-------- Textabschnitt --------
Fremde Länder, fremde Sitten. So könnte man einen Brauch katalogisieren, von dem uns nun Kunde aus dem Reich der Mitte erreicht.

Fremde Länder, fremde Sitten. So könnte man einen Brauch katalogisieren, von dem uns nun Kunde aus dem Reich der Mitte erreicht. Dem Chinesen beliebt es, seinen Volksvertretern zuweilen eine kleine Packung mit Tabletten zu schicken. Irgendwie hat sich diese Sitte eingebürgert, und sie soll, so die Kunde, epidemische Ausmaße erreicht haben. Jedenfalls drang die Kenntnis der volksrepublikanischen Tablettenverschickung an die Mächtigen und Einflussreichen in der KP auch ans Ohr eines deutschen Regierungsvertreters, der zunächst versucht war, die Kunde unter der Überschrift "Sagen und Legenden" abzubuchen. Doch immer öfter wurde ihm berichtet, dass der Chinese seinem Politiker tatsächlich Tabletten schicke.
-------- Bereitgestelltes Material --------
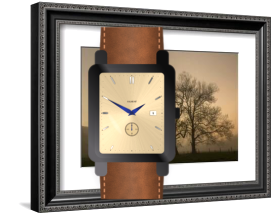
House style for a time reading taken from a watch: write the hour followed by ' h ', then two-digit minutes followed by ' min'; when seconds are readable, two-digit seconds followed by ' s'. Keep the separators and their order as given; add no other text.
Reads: 1 h 50 min
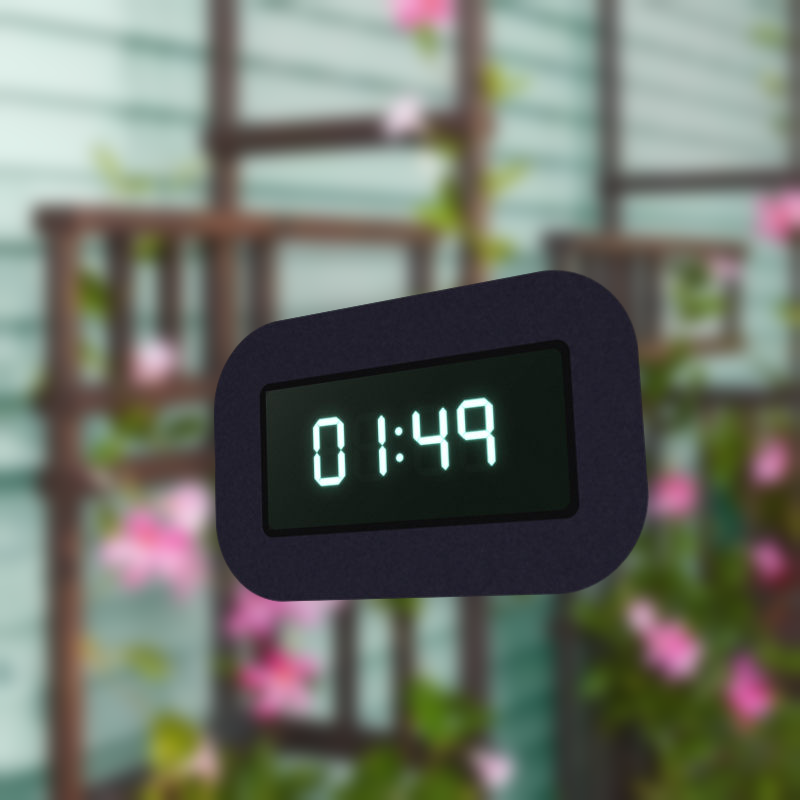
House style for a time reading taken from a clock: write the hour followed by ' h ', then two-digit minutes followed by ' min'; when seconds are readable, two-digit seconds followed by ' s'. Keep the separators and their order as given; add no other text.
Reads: 1 h 49 min
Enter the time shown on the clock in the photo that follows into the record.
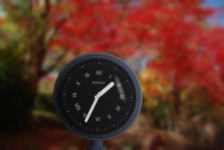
1:34
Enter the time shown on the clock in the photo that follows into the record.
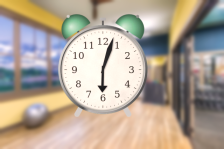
6:03
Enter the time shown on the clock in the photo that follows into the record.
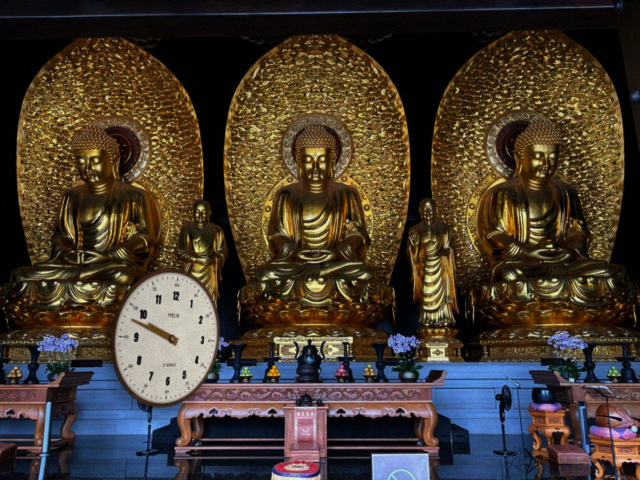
9:48
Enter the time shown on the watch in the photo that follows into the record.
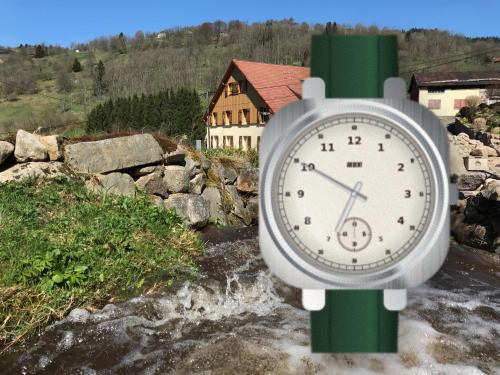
--------
> **Aufgabe 1**:
Beantworte anhand des Textabschnitts über die Tabletten aus China:
(a) Was schickt man den Volksvertretern dort zuweilen?
(b) Welches Ausmaß soll der Brauch erreicht haben?
(c) Unter welcher Überschrift wollte der deutsche Regierungsvertreter die Kunde zunächst abbuchen?
> **Aufgabe 2**: Schreibe den Textabschnitt über die Tabletten aus China im Anschluss an seinen letzten Satz weiter.
Die Datensätze spielen hierfür keine Rolle.

> **Ausgabe 1**:
(a) Eine kleine Packung mit Tabletten.
(b) Epidemische Ausmaße.
(c) „Sagen und Legenden“.

> **Ausgabe 2**:
Der Deutsche griff sich ein Herz und fragte einen der Wichtigen in China, was es denn mit dieser Mär auf sich habe. Ja ja, kam die Antwort, bergeweise bekommen wir Tabletten vom Volk. Ein ganzer Raum mit Bergen von Tabletten sei zusammengekommen, zu besichtigen in jedem zweiten Regierungsbau in Peking. Die Tabletten übrigens sind ein Politikum; die Sendehäufigkeit könnte als Maßstab für die Zufriedenheit im Reich der Mitte herhalten. Was in der Demokratie die Wahl ist, entspricht der Tablettenschickerei in China. Man könnte auch sagen: Ein eingeengter Volkswille gebiert gar wundersame Formen des alternativen Selbst-Ausdrucks. Denn die Tabletten enthalten Kalzium. Das dient der Stärkung des Knochengerüsts. Der Kalzium-verschickende Chinese will seine Postsendungen als dezente Aufforderung verstanden wissen, doch vor allem das Rückgrat zu stärken. Oder, schlicht: eines zu haben.